前々から私、ジャーナリストという仕事をしていく中で、もう少し日本の社会の中に宗教家の皆さんが前に出てきていただけないかなと思っておりました。

あの未曾有の大災害、東日本大震災の直後に、西本願寺さんは有楽町や築地で、被災者の救済・支援の為にシンポジウムを開催してくださいました。

鹿児島別院さんでも「ハートフル講演会」を開催され、皆様方がお集まりになって、心を一つにしていろんな方々のお話を聞くと、宗教家の方々がこのように大きな社会貢献をしてくださることを大変有り難く思っております。

昨今、いろいろな事件や事故が発生しています。

この連休中にも箱根山の水蒸気爆発が発生しました。

当地でも桜島が今年既に500回以上噴火、過去最高の回数を記録しているとお聞きしています。

昨年9月には、岐阜と長野の県境にある御嶽山(おんたけさん)が爆発して57名の方が亡くなり、6名の方が行方不明のままになっています。

世界の100分の1の面積しかない日本に47の火山があり、世界で発生する地震の26%が日本で起きています。

こんな小さな国が世界の地震の4分の1を頼まれもしないのに引き受けている。

さらに毎年20個近い台風が日本近辺で発生し、そのうち5~6個が上陸しています。

風光明媚で、四季折々の美しい自然に恵まれていながら、一方で私たちは自然災害と隣り合わせで暮らしているわけです。

なのに、こんな自然災害と隣あわせの小さな国が、世界で3番目の経済力を持っているんですね。

国連に加盟しているだけでも190数か国ある中で、3番目の経済力を誇っている。

これは凄いことですよね。

私たちの先祖がこれだけ厳しい国土の中でお互いに助け合い、皆で力を合わせて頑張ってきたからこそだと思うのです。

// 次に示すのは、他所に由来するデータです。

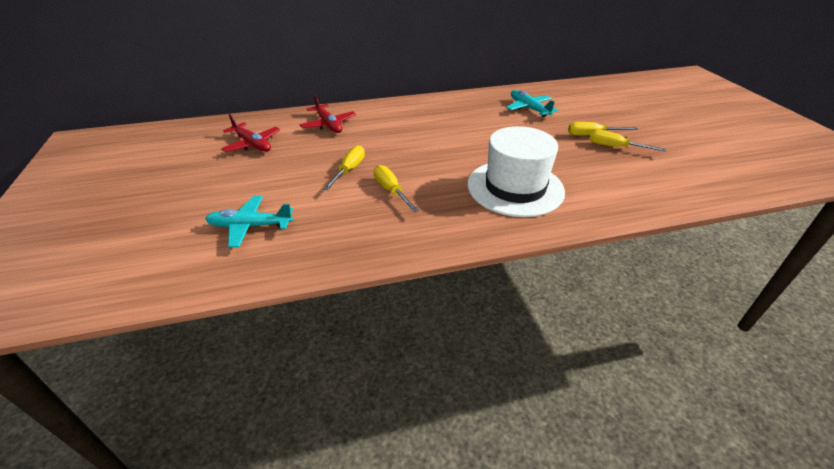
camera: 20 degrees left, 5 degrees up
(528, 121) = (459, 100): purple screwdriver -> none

そして、これからも国民が手をつなぎ、協力しあって生きていかなければならない国土に暮らしているんだと。

こういう社会の中で、皆が共通の思いを持ち、手を繋いでいくためにも、もっと宗教が日々の暮らしの中に根付いてほしい。

宗教家の方々がもう一歩前に出ていただけたらと心から願っているのです。

諸外国に比べて私たちの国の中に足りないもの、それは「宗教心」だと思うのです。

「宗教心」が今の日本の社会の中で更に広がっていけば、もっと良い社会になるであろうと確信しています。